Tiada bisa kutahan debaran-debaran penuh gemuruh yang mencuat dari dalam dada. Wajah-wajah asing dari setiap orang yang lewat, gadis-gadis Jepang yang cantik nan imut, serta betapa canggih teknologi dan indahnya Pelabuhan Tokyo di malam ini terlihat dengan jelas. Mataku berbinar, sudah pasti itu. Aku kagum! Sangat!
"Kak Farel!" Suara itu mengalihkan atensiku.
Sesosok gadis dengan topi kupluk merah berbulu menatapku dengan dahi yang berkerut. Selanjutnya, gadis manis cantik itu bedecak lidah dan menggelengkan kepala keheranan. Tak luput juga pinggangku yang dicubitnya dengan kencang. Meski sesungguhnya, cubitan itu tak berefek apapun.

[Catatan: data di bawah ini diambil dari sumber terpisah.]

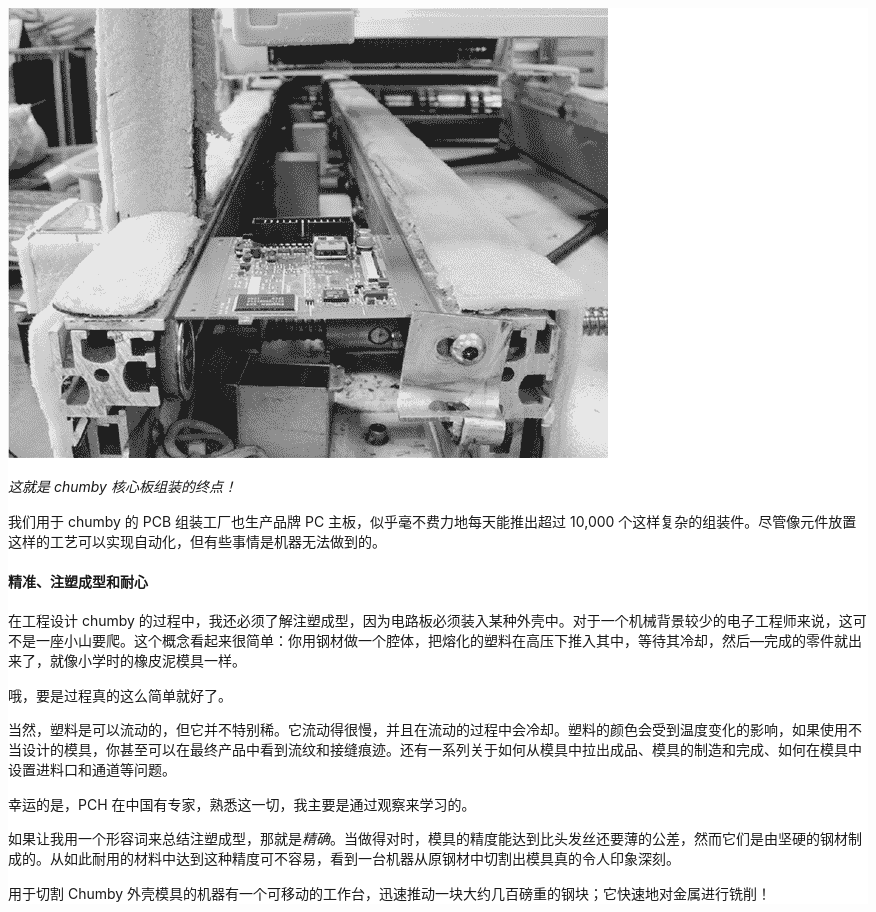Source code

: ![image](img/f0031-01.jpg)

*这就是 chumby 核心板组装的终点！*

我们用于 chumby 的 PCB 组装工厂也生产品牌 PC 主板，似乎毫不费力地每天能推出超过 10,000 个这样复杂的组装件。尽管像元件放置这样的工艺可以实现自动化，但有些事情是机器无法做到的。

#### **精准、注塑成型和耐心**

在工程设计 chumby 的过程中，我还必须了解注塑成型，因为电路板必须装入某种外壳中。对于一个机械背景较少的电子工程师来说，这可不是一座小山要爬。这个概念看起来很简单：你用钢材做一个腔体，把熔化的塑料在高压下推入其中，等待其冷却，然后—完成的零件就出来了，就像小学时的橡皮泥模具一样。

哦，要是过程真的这么简单就好了。

当然，塑料是可以流动的，但它并不特别稀。它流动得很慢，并且在流动的过程中会冷却。塑料的颜色会受到温度变化的影响，如果使用不当设计的模具，你甚至可以在最终产品中看到流纹和接缝痕迹。还有一系列关于如何从模具中拉出成品、模具的制造和完成、如何在模具中设置进料口和通道等问题。

幸运的是，PCH 在中国有专家，熟悉这一切，我主要是通过观察来学习的。

如果让我用一个形容词来总结注塑成型，那就是*精确*。当做得对时，模具的精度能达到比头发丝还要薄的公差，然而它们是由坚硬的钢材制成的。从如此耐用的材料中达到这种精度可不容易，看到一台机器从原钢材中切割出模具真的令人印象深刻。

用于切割 Chumby 外壳模具的机器有一个可移动的工作台，迅速推动一块大约几百磅重的钢块；它快速地对金属进行铣削！

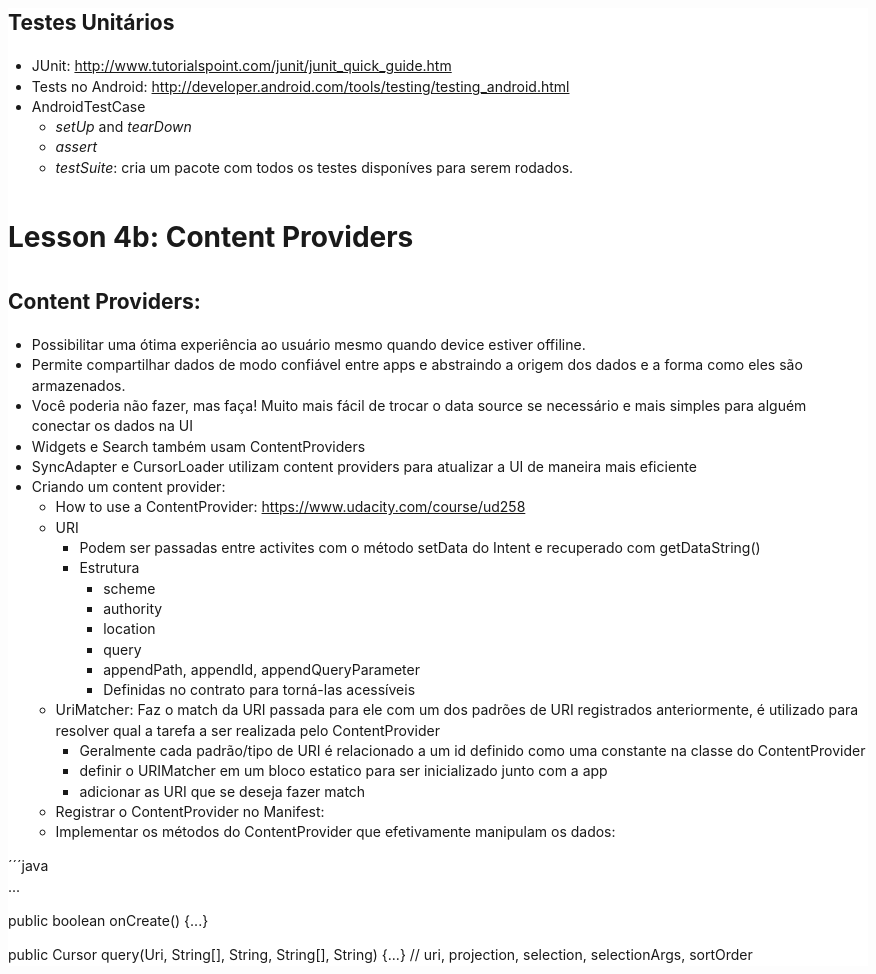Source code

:## Testes Unitários

* JUnit: http://www.tutorialspoint.com/junit/junit_quick_guide.htm
* Tests no Android: http://developer.android.com/tools/testing/testing_android.html 
* AndroidTestCase
  * _setUp_ and _tearDown_
  * _assert_
  * _testSuite_: cria um pacote com todos os testes disponíves para serem rodados.

# Lesson 4b: Content Providers

## Content Providers: 

* Possibilitar uma ótima experiência ao usuário mesmo quando device estiver offiline.
* Permite compartilhar dados de modo confiável entre apps e abstraindo a origem dos dados e a forma como eles são armazenados.
* Você poderia não fazer, mas faça! Muito mais fácil de trocar o data source se necessário e mais simples para alguém conectar os dados na UI
* Widgets e Search também usam ContentProviders
* SyncAdapter e CursorLoader utilizam content providers para atualizar a UI de maneira mais eficiente
* Criando um content provider: 
  * How to use a ContentProvider: https://www.udacity.com/course/ud258
  * URI 
    * Podem ser passadas entre activites com o método setData do Intent e recuperado com getDataString()
    * Estrutura
      * scheme
      * authority
      * location
      * query
      * appendPath, appendId, appendQueryParameter
      * Definidas no contrato para torná-las acessíveis
  * UriMatcher: Faz o match da URI passada para ele com um dos padrões de URI registrados anteriormente, é utilizado para resolver qual a tarefa a ser realizada pelo ContentProvider 
    * Geralmente cada padrão/tipo de URI é relacionado a um id definido como uma constante na classe do ContentProvider
    * definir o URIMatcher em um bloco estatico para ser inicializado junto com a app
    * adicionar as URI que se deseja fazer match
  * Registrar o ContentProvider no Manifest: <provider android:authority="" android:name=""></provider>
  * Implementar os métodos do ContentProvider que efetivamente manipulam os dados:
  
´´´java  
...

public boolean onCreate() {...}

public Cursor query(Uri, String[], String, String[], String) {...} // uri, projection, selection, selectionArgs, sortOrder
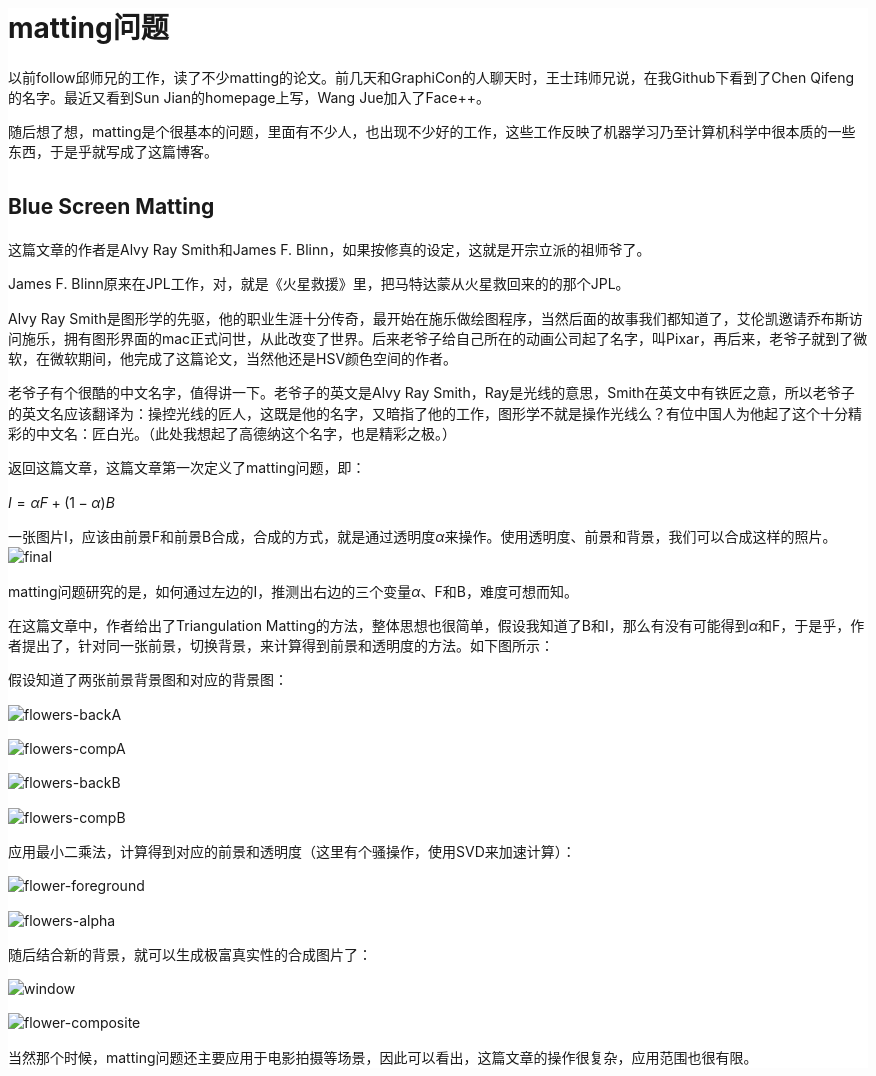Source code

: # matting问题

以前follow邱师兄的工作，读了不少matting的论文。前几天和GraphiCon的人聊天时，王士玮师兄说，在我Github下看到了Chen Qifeng的名字。最近又看到Sun Jian的homepage上写，Wang Jue加入了Face++。

随后想了想，matting是个很基本的问题，里面有不少人，也出现不少好的工作，这些工作反映了机器学习乃至计算机科学中很本质的一些东西，于是乎就写成了这篇博客。

## Blue Screen Matting

这篇文章的作者是Alvy Ray Smith和James F. Blinn，如果按修真的设定，这就是开宗立派的祖师爷了。

James F. Blinn原来在JPL工作，对，就是《火星救援》里，把马特达蒙从火星救回来的的那个JPL。

Alvy Ray Smith是图形学的先驱，他的职业生涯十分传奇，最开始在施乐做绘图程序，当然后面的故事我们都知道了，艾伦凯邀请乔布斯访问施乐，拥有图形界面的mac正式问世，从此改变了世界。后来老爷子给自己所在的动画公司起了名字，叫Pixar，再后来，老爷子就到了微软，在微软期间，他完成了这篇论文，当然他还是HSV颜色空间的作者。

老爷子有个很酷的中文名字，值得讲一下。老爷子的英文是Alvy Ray Smith，Ray是光线的意思，Smith在英文中有铁匠之意，所以老爷子的英文名应该翻译为：操控光线的匠人，这既是他的名字，又暗指了他的工作，图形学不就是操作光线么？有位中国人为他起了这个十分精彩的中文名：匠白光。（此处我想起了高德纳这个名字，也是精彩之极。）

返回这篇文章，这篇文章第一次定义了matting问题，即：

$I=\alpha F+(1-\alpha)B$

一张图片I，应该由前景F和前景B合成，合成的方式，就是通过透明度$\alpha$来操作。使用透明度、前景和背景，我们可以合成这样的照片。 ![final](C:\Users\manster\Documents\GitHub\Computational-Photography\Image_Editor\final.png)

matting问题研究的是，如何通过左边的I，推测出右边的三个变量$\alpha$、F和B，难度可想而知。

在这篇文章中，作者给出了Triangulation Matting的方法，整体思想也很简单，假设我知道了B和I，那么有没有可能得到$\alpha$和F，于是乎，作者提出了，针对同一张前景，切换背景，来计算得到前景和透明度的方法。如下图所示：

假设知道了两张前景背景图和对应的背景图：

 ![flowers-backA](C:\Users\manster\Documents\code\matting\triangulation-matting\flowers-backA.jpg)

 ![flowers-compA](C:\Users\manster\Documents\code\matting\triangulation-matting\flowers-compA.jpg)

 ![flowers-backB](C:\Users\manster\Documents\code\matting\triangulation-matting\flowers-backB.jpg)

 ![flowers-compB](C:\Users\manster\Documents\code\matting\triangulation-matting\flowers-compB.jpg)

应用最小二乘法，计算得到对应的前景和透明度（这里有个骚操作，使用SVD来加速计算）：

 ![flower-foreground](C:\Users\manster\Documents\code\matting\triangulation-matting\flower-foreground.jpg)

 ![flowers-alpha](C:\Users\manster\Documents\code\matting\triangulation-matting\flowers-alpha.jpg)

随后结合新的背景，就可以生成极富真实性的合成图片了：

 ![window](C:\Users\manster\Documents\code\matting\triangulation-matting\window.jpg)

 ![flower-composite](C:\Users\manster\Documents\code\matting\triangulation-matting\flower-composite.jpg)

当然那个时候，matting问题还主要应用于电影拍摄等场景，因此可以看出，这篇文章的操作很复杂，应用范围也很有限。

"Kakak pasti sedang melirik gadis-gadis bahenol di sini, kan?" tanyanya. Ada ketidaksukaan yang ia tunjukkan dari sorot matanya.
"Memangnya kenapa? Itu akan bagus jika suatu saat kau memiliki kakak ipar orang Jepang. Mereka itu sangat kawaii," ucapku dengan memainkan kedua alisku naik turun. [Kawaii : Cantik/Imut]
"Cih!" Apa-apaan respon itu. Harusnya dia berbangga jika benar aku memberikan saudari ipar bule, kan? Adikku ini benar-benar ... mengesalkan.
Aku menyudahi obrolan yang kurang penting ini. Dengan menghembuskan napas panjang dan sembari memeriksa pakaian yang kukenakan, memastikan segalanya tidak ada yang luput dan tertinggal.
Adikku dan juga teman seperjuangan sesama pekerja dari Indonesia termasuk aku dituntun oleh anggota penyalur yang memberangkatkan kami. Mereka membawa kami berjalan kaki hingga ke suatu tempat yang sepi. Lokasinya masih di sekitar Pelabuhan, tempat itu masih terlihat dari tempatku saat ini berdiri.
Seorang lelaki yang juga panitia dalam penyelundupan tenaga kerja asing ini pun mondar-mandir sambil menggunakan teleponnya. Entah apa yang dibicarakan oleh pria itu karena tidak terdengar jelas di telinga.
"Kakak jangan terus tersenyum seperti itu. Khawatirlah sedikit." Lagi-lagi, adikku membuyarkan kepala dari segala lamunan.
"Apa yang perlu aku khawatirkan, Fanya? Kita sudah sampai di negara ini dan sebentar lagi akan tiba di lokasi penampungan," balasku.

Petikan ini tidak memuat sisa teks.